9. FUNERAL PARADE OF ROSES and AVANT-GARDE SHORT FILMS (Cineliciouspics)
The centerpiece of this collection of films by Japanese maverick filmmaker Toshio Matsumoto is an electrifying, B&W docudrama from 1969 telling the story of a torturous love triangle set against the backdrop of the Bar Genet, a Tokyo nightclub with drag queen hostesses catering to gay members. The film stars, of all people, Yoshio Tsuchiya (who died earlier this year, familiar from countless Kurosawa and Toho kaiju eiga) but the film is stolen by the haunting transgender actor Peter (pictured on the cover), whose new breed youth and beauty pose a personal and professional threat to the club's reigning and more traditional Madam, Leda (Osamu Ogasawara). A deep plunge into a fascinating alien counter-culture, this movie is said to have influenced Kubrick's A CLOCKWORK ORANGE (it's certainly where the high-speed sex scene came from) and it reminds us of the value to by found by occasionally venturing outside one's habit trails and comfort zone. There's a helpful, informative commentary by Chris D. as well. Also included is a separate disc of eight Matsumoto short films which focus on such disparate subjects as the Mona Lisa and a toilet seat, and surprisingly often attain a state of trancendental trippiness. 

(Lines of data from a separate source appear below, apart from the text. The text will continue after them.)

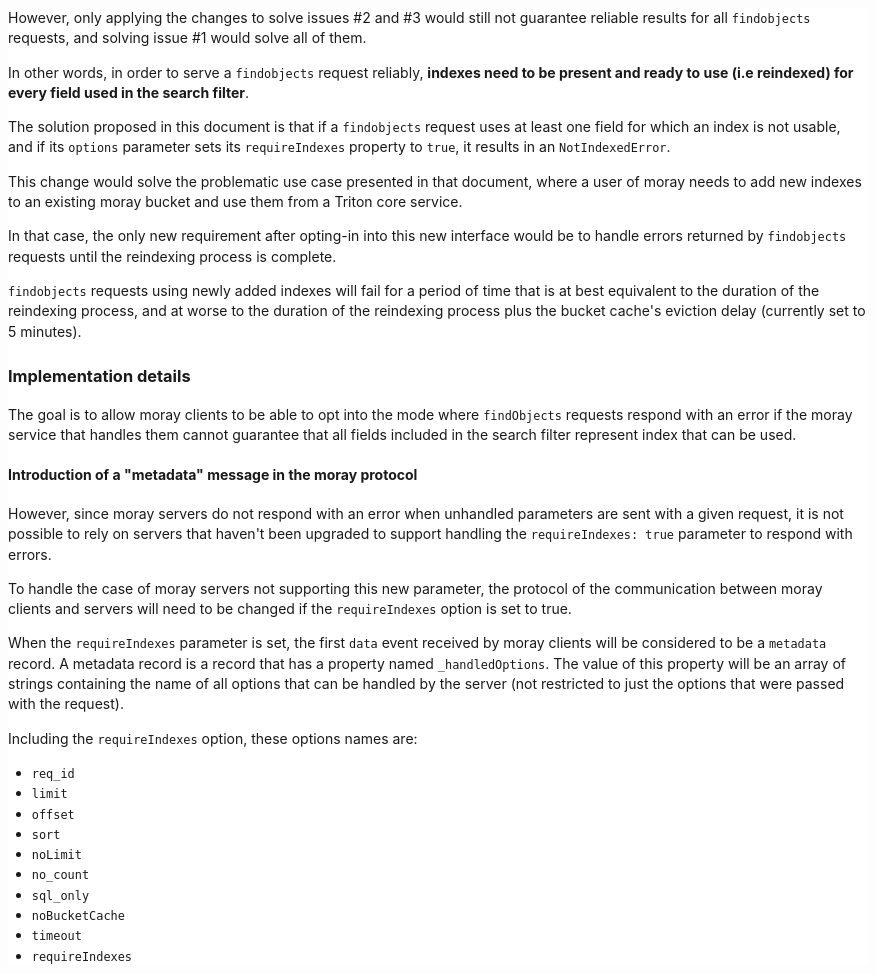 However, only applying the changes to solve issues #2 and #3 would still not
guarantee reliable results for all `findobjects` requests, and solving issue #1
would solve all of them.

In other words, in order to serve a `findobjects` request reliably, __indexes
need to be present and ready to use (i.e reindexed) for every field used in the
search filter__.

The solution proposed in this document is that if a `findobjects` request uses
at least one field for which an index is not usable, and if its `options`
parameter sets its `requireIndexes` property to `true`, it results in an
`NotIndexedError`.

This change would solve the problematic use case presented in that document,
where a user of moray needs to add new indexes to an existing moray bucket and
use them from a Triton core service.

In that case, the only new requirement after opting-in into this new interface
would be to handle errors returned by `findobjects` requests until the
reindexing process is complete.

`findobjects` requests using newly added indexes will fail for a period of time
that is at best equivalent to the duration of the reindexing process, and at
worse to the duration of the reindexing process plus the bucket cache's eviction
delay (currently set to 5 minutes).

### Implementation details

The goal is to allow moray clients to be able to opt into the mode where
`findObjects` requests respond with an error if the moray service that handles
them cannot guarantee that all fields included in the search filter represent
index that can be used.

#### Introduction of a "metadata" message in the moray protocol

However, since moray servers do not respond with an error when unhandled
parameters are sent with a given request, it is not possible to rely on servers
that haven't been upgraded to support handling the `requireIndexes: true`
parameter to respond with errors.

To handle the case of moray servers not supporting this new parameter, the
protocol of the communication between moray clients and servers will need to be
changed if the `requireIndexes` option is set to true.

When the `requireIndexes` parameter is set, the first `data` event received by
moray clients will be considered to be a `metadata` record. A metadata record is
a record that has a property named `_handledOptions`. The value of this property
will be an array of strings containing the name of all options that can be
handled by the server (not restricted to just the options that were passed with
the request).

Including the `requireIndexes` option, these options names are:

* `req_id`
* `limit`
* `offset`
* `sort`
* `noLimit`
* `no_count`
* `sql_only`
* `noBucketCache`
* `timeout`
* `requireIndexes`
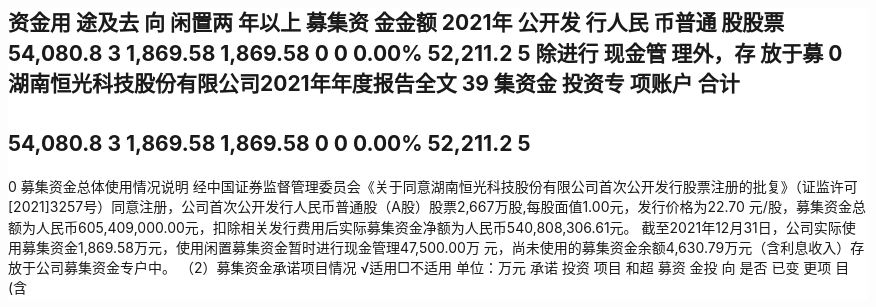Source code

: 资金用
途及去
向
闲置两
年以上
募集资
金金额
2021年
公开发
行人民
币普通
股股票
54,080.8
3
1,869.58
1,869.58
0
0
0.00%
52,211.2
5
除进行
现金管
理外，存
放于募
0
湖南恒光科技股份有限公司2021年年度报告全文
39
集资金
投资专
项账户
合计
--
54,080.8
3
1,869.58
1,869.58
0
0
0.00%
52,211.2
5
--
0
募集资金总体使用情况说明
经中国证券监督管理委员会《关于同意湖南恒光科技股份有限公司首次公开发行股票注册的批复》（证监许可
[2021]3257号）同意注册，公司首次公开发行人民币普通股（A股）股票2,667万股,每股面值1.00元，发行价格为22.70
元/股，募集资金总额为人民币605,409,000.00元，扣除相关发行费用后实际募集资金净额为人民币540,808,306.61元。
截至2021年12月31日，公司实际使用募集资金1,869.58万元，使用闲置募集资金暂时进行现金管理47,500.00万
元，尚未使用的募集资金余额4,630.79万元（含利息收入）存放于公司募集资金专户中。
（2）募集资金承诺项目情况
√适用□不适用
单位：万元
承诺
投资
项目
和超
募资
金投
向
是否
已变
更项
目(含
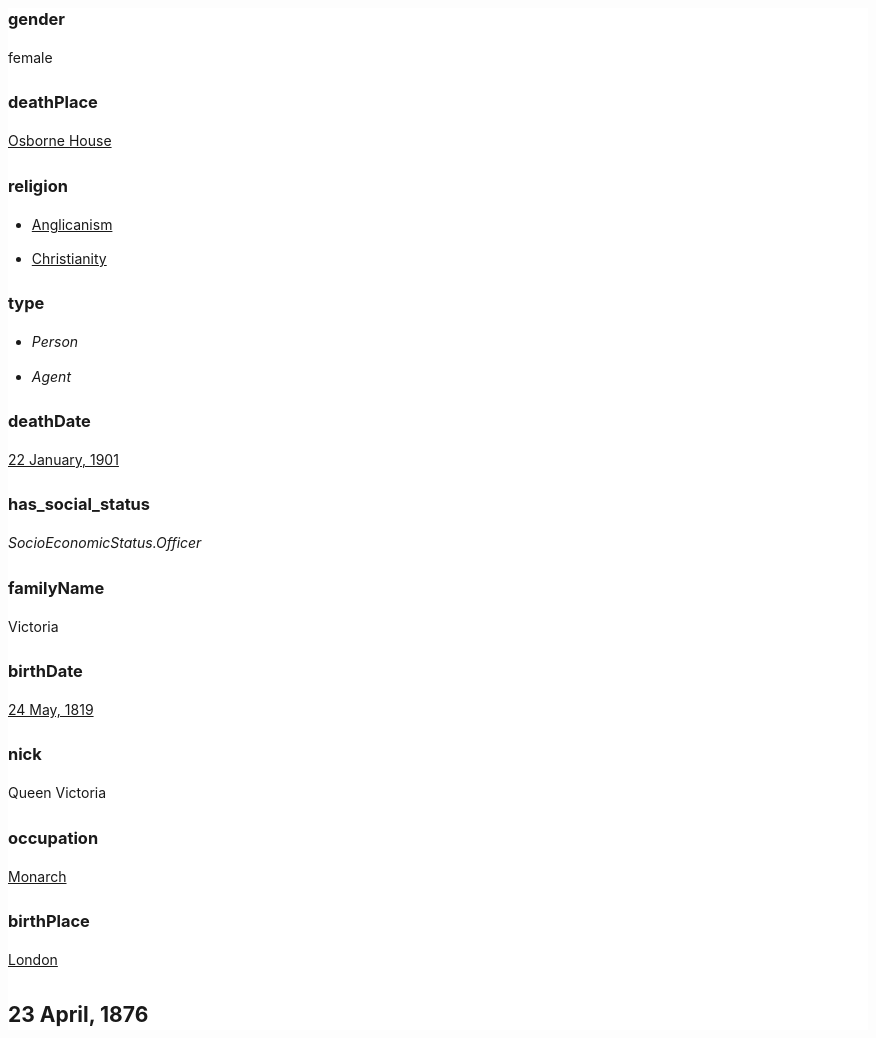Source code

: ### gender


female

### deathPlace


[Osborne House](#Osborne-House)

### religion

 - [Anglicanism](#Anglicanism)

 - [Christianity](#Christianity)

### type

 - *Person*

 - *Agent*

### deathDate


[22 January, 1901](#22-January-1901)

### has_social_status


*SocioEconomicStatus.Officer*

### familyName


Victoria

### birthDate


[24 May, 1819](#24-May-1819)

### nick


Queen Victoria

### occupation


[Monarch](#Monarch)

### birthPlace


[London](#London)

## 23 April, 1876
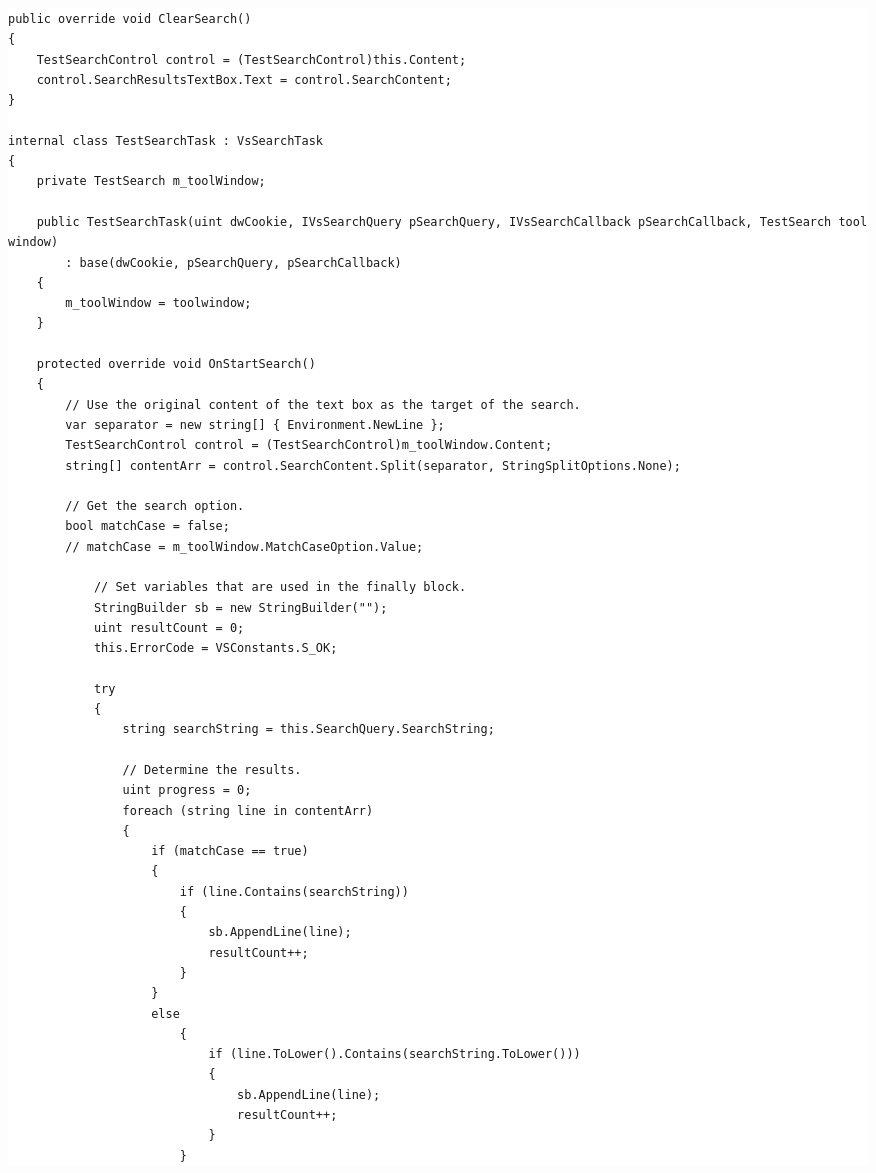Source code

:     public override void ClearSearch()
    {
        TestSearchControl control = (TestSearchControl)this.Content;
        control.SearchResultsTextBox.Text = control.SearchContent;
    }

    internal class TestSearchTask : VsSearchTask
    {
        private TestSearch m_toolWindow;

        public TestSearchTask(uint dwCookie, IVsSearchQuery pSearchQuery, IVsSearchCallback pSearchCallback, TestSearch toolwindow)
            : base(dwCookie, pSearchQuery, pSearchCallback)
        {
            m_toolWindow = toolwindow;
        }

        protected override void OnStartSearch()
        {
            // Use the original content of the text box as the target of the search.
            var separator = new string[] { Environment.NewLine };
            TestSearchControl control = (TestSearchControl)m_toolWindow.Content;
            string[] contentArr = control.SearchContent.Split(separator, StringSplitOptions.None);

            // Get the search option.
            bool matchCase = false;
            // matchCase = m_toolWindow.MatchCaseOption.Value;

                // Set variables that are used in the finally block.
                StringBuilder sb = new StringBuilder("");
                uint resultCount = 0;
                this.ErrorCode = VSConstants.S_OK;

                try
                {
                    string searchString = this.SearchQuery.SearchString;

                    // Determine the results.
                    uint progress = 0;
                    foreach (string line in contentArr)
                    {
                        if (matchCase == true)
                        {
                            if (line.Contains(searchString))
                            {
                                sb.AppendLine(line);
                                resultCount++;
                            }
                        }
                        else
                            {
                                if (line.ToLower().Contains(searchString.ToLower()))
                                {
                                    sb.AppendLine(line);
                                    resultCount++;
                                }
                            }
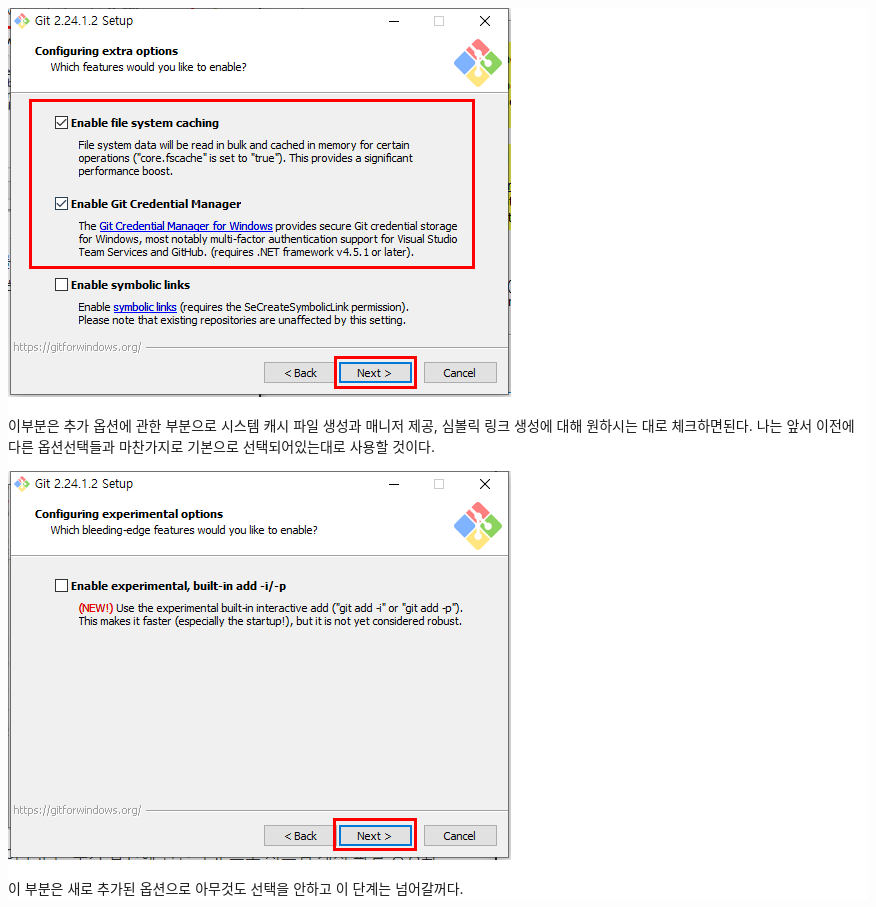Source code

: ![image-20191215154551674](images/image-20191215154551674.png)

이부분은 추가 옵션에 관한 부분으로 시스템 캐시 파일 생성과 매니저 제공, 심볼릭 링크 생성에 대해 원하시는 대로 체크하면된다. 나는 앞서 이전에 다른 옵션선택들과 마찬가지로 기본으로 선택되어있는대로 사용할 것이다.

![image-20191215154836648](images/image-20191215154836648.png)

이 부분은 새로 추가된 옵션으로 아무것도 선택을 안하고 이 단계는 넘어갈꺼다.
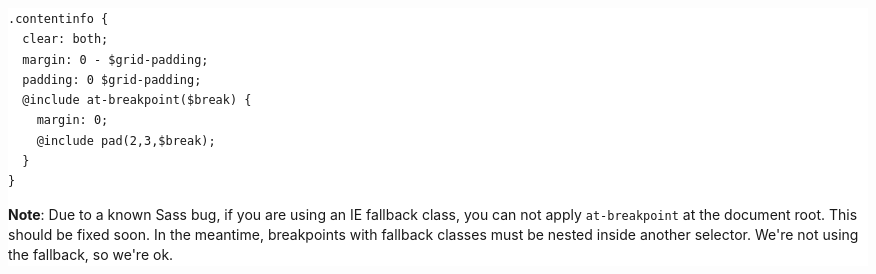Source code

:     .contentinfo {
      clear: both;
      margin: 0 - $grid-padding;
      padding: 0 $grid-padding;
      @include at-breakpoint($break) {
        margin: 0;
        @include pad(2,3,$break);
      }
    }

**Note**:
Due to a known Sass bug,
if you are using an IE fallback class,
you can not apply `at-breakpoint` at the document root.
This should be fixed soon.
In the meantime,
breakpoints with fallback classes must be nested
inside another selector.
We're not using the fallback,
so we're ok.
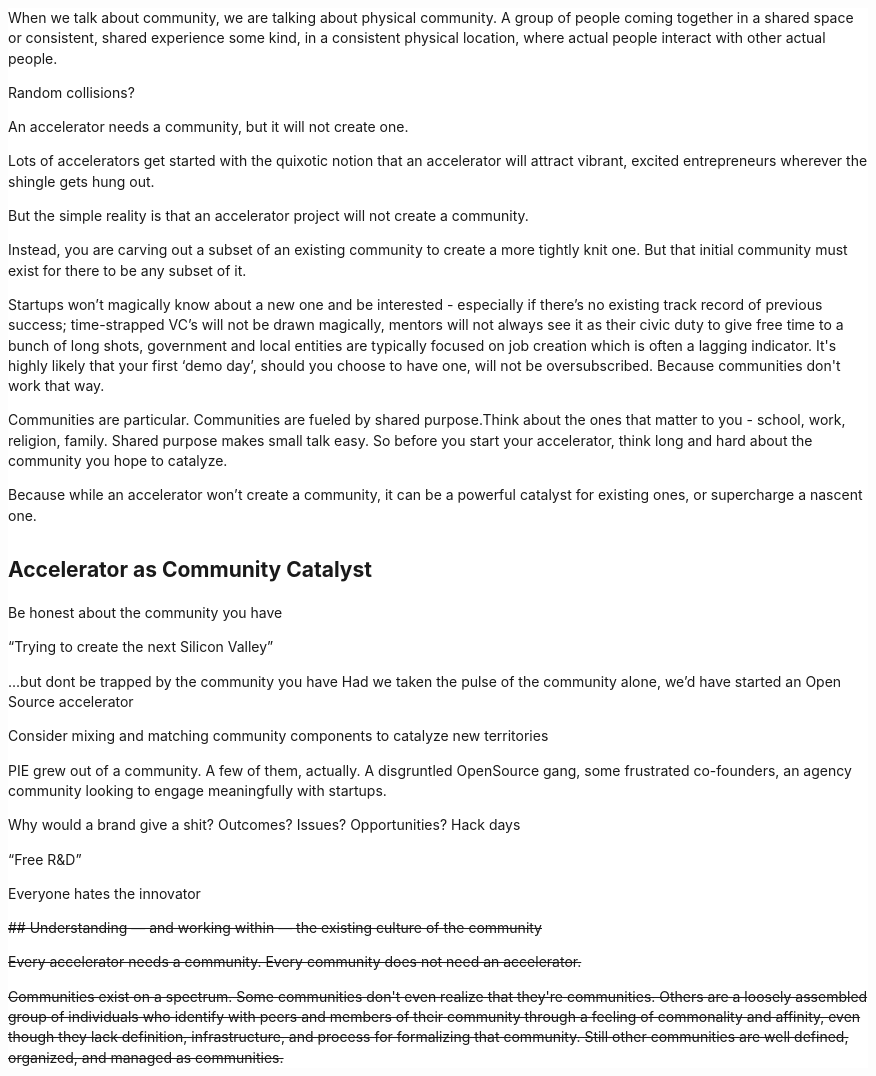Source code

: When we talk about community, we are talking about physical community. A group of people coming together in a shared space or consistent, shared experience some kind, in a consistent physical location, where actual people interact with other actual people.

Random collisions?

An accelerator needs a community, but it will not create one.

Lots of accelerators get started with the quixotic notion that an accelerator will attract vibrant, excited entrepreneurs wherever the shingle gets hung out.

But the simple reality is that an accelerator project will not create a community.

Instead, you are carving out a subset of an existing community to create a more tightly knit one. But that initial community must exist for there to be any subset of it.

Startups won’t magically know about a new one and be interested - especially if there’s no existing track record of previous success; time-strapped VC’s will not be drawn magically, mentors will not always see it as their civic duty to give free time to a bunch of long shots, government and local entities are typically focused on job creation which is often a lagging indicator. It's highly likely that your first ‘demo day’, should you choose to have one, will not be oversubscribed. Because communities don't work that way.

Communities are particular. Communities are fueled by shared purpose.Think about the ones that matter to you - school, work, religion, family. Shared purpose makes small talk easy. So before you start your accelerator, think long and hard about the community you hope to catalyze.

Because while an accelerator won’t create a community, it can be a powerful catalyst for existing ones, or supercharge a nascent one.

## Accelerator as Community Catalyst

Be honest about the community you have

“Trying to create the next Silicon Valley”

...but dont be trapped by the community you have Had we taken the pulse of the community alone, we’d have started an Open Source accelerator

Consider mixing and matching community components to catalyze new territories

PIE grew out of a community. A few of them, actually. A disgruntled OpenSource gang, some frustrated co-founders, an agency community looking to engage meaningfully with startups.

Why would a brand give a shit? Outcomes? Issues? Opportunities? Hack days

“Free R&D”

Everyone hates the innovator

~~## Understanding — and working within — the existing culture of the community~~

~~Every accelerator needs a community. Every community does not need an accelerator.~~

~~Communities exist on a spectrum. Some communities don't even realize that they're communities. Others are a loosely assembled group of individuals who identify with peers and members of their community through a feeling of commonality and affinity, even though they lack definition, infrastructure, and process for formalizing that community. Still other communities are well defined, organized, and managed as communities.~~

10. I'LL BE SEEING YOU (Kino Lorber)
I like to end with a dark horse, and this 1944 William Dieterle film from the Selznick company was new to me and a very pleasant surprise: an unseemly wartime story about two broken people (Joseph Cotten and Ginger Rogers) fulfilling their obligations to society - an Army sergeant and a woman jailed for manslaughter - who meet on a train at Christmas time at the outset of different kinds of furlough. He's been injured in the line of duty (we never learn exactly how) and is dealing with PTSD, and she (an innocent woman convicted of her role in causing an accident that killed a man attempting to rape her) has been given an eight-day release for good behavior. Neither of them is entirely forthcoming about who they are, or what has made them who they presently are, but they fall in love in the shadows of an America already showing widespread signs of post-war anxieties and distortion. Finely crafted, well-acted across the board (Shirley Temple, Spring Byington, even bit parts by Chill Wills and John Derek), the film is also provided with a fine commentary by Kat Ellinger and Samm Deighan (them again!), working a little off their usual beat but nevertheless supplying a perceptive reading of the film as well as providing some helpful historical context.